• [Gekozen fragment]:

□ □ □ □ □

Als de ouders van de boerendochter toevallig uit hun slaapkamerraam hadden gekeken, dan hadden ze een magere tiener gezien die bijna doorschijnend wit en in een lichtblauwe slip, met de laatste drup urine als vlek aan de voorkant en een scheurtje tussen stof en elastiek rechts boven de bil, hoogst verliefd als een kleine ree of kommetje yoghurt of veldboeket op spitse blote voeten over hun grasveld naar de stal terug sprintte. Waar een meisje van Terschelling lag. Diep in slaap, maar ze had het blijkbaar koud gehad. De slaapzak zo hoog dichtgeritst, dat eigenlijk alleen haar neus nog zichtbaar was. Als je het me nu zou vragen, is dat het mooiste wat ik in mijn hele leven zag.
[Fragment uit: Het paradijs van slapen]
Dat is iets wat steeds terugkomt: wat is het mooiste wat je in het leven gezien hebt? Is dat wat we ons vaker zouden moeten afvragen?

□ □ □ □ □

• [Aangeleverde gegevens]:
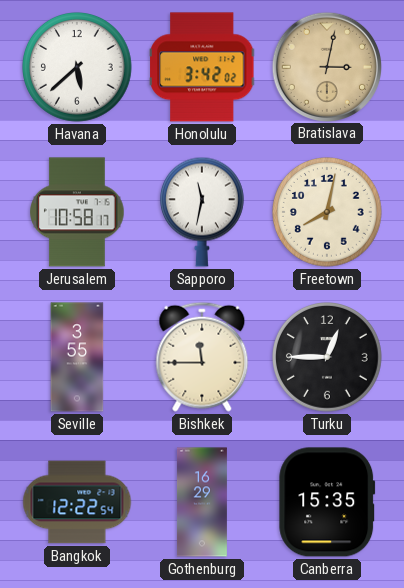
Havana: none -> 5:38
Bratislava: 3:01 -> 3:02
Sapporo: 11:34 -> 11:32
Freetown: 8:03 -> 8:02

□ □ □ □ □

• [Wat te doen]:
**a.** Beantwoord de volgende vragen over het fragment over het meisje van Terschelling:
(i) Welke kleur had de slip van de tiener die over het grasveld rende?
(ii) Waar rende de tiener naar terug?
(iii) Welk deel van het slapende meisje was boven de slaapzak nog zichtbaar?
**b.** Breid het fragment over het meisje van Terschelling uit met een vervolg dat aansluit op de laatste zin.

• [Antwoorden]:
**a.**
(i) Lichtblauw.
(ii) Naar de stal.
(iii) Alleen haar neus.

**b.**
‘Ik kan nu niet zomaar uit mijn mouw schudden wat het mooiste is wat ik in mijn leven heb gezien. Gerrit probeert Theo Engel te overtuigen hem te euthanaseren, omdat zijn leven voltooid is. Omdat het mooi is geweest. Hij heeft er wel over nagedacht wat dan de schoonste momenten waren. Ik vind het fijn om me voor te stellen dat er een rond liefdesverhaal is geweest, en dat hij het daarmee kan vertellen.’
Dat liefdesverhaal begint zo'n beetje in die nacht. Die liefde krijgt geen antwoord, die wordt niet ingelost. Misschien is dat wel de mooiste liefde?
‘Ik weet het niet, maar het is wel een liefde die daadwerkelijk kan bestaan.’
In de verbeelding, en dan is het misschien wel zuiverder dan wanneer het realiteit wordt?
‘Ja, maar het is ook een hoogst romantische jongeman, en aan het eind van het boek een hoogst romantische zeventiger.’
Ben jij ook zo hoogst romantisch?
‘Wel toen ik 17 was. Wat is dat nou voor vraag? Ik ga hier even zitten blozen en geen antwoord geven.’
Dat mag, vind ik niet erg. Vind ik wel grappig.
‘Ja, wat is dat nou voor vraag? Ik schrijf gedichten en romans over de liefde. Er zal zeker wel wat romantiek in me zitten. Maar zoals mijn vader niet kan zeggen dat hij in zijn vak zit vanwege de barmhartigheid, ga ik toch niet zeggen dat ik dingen schrijf omdat ik een romanticus ben. Sodemieter op.’
Wat is schoonheid?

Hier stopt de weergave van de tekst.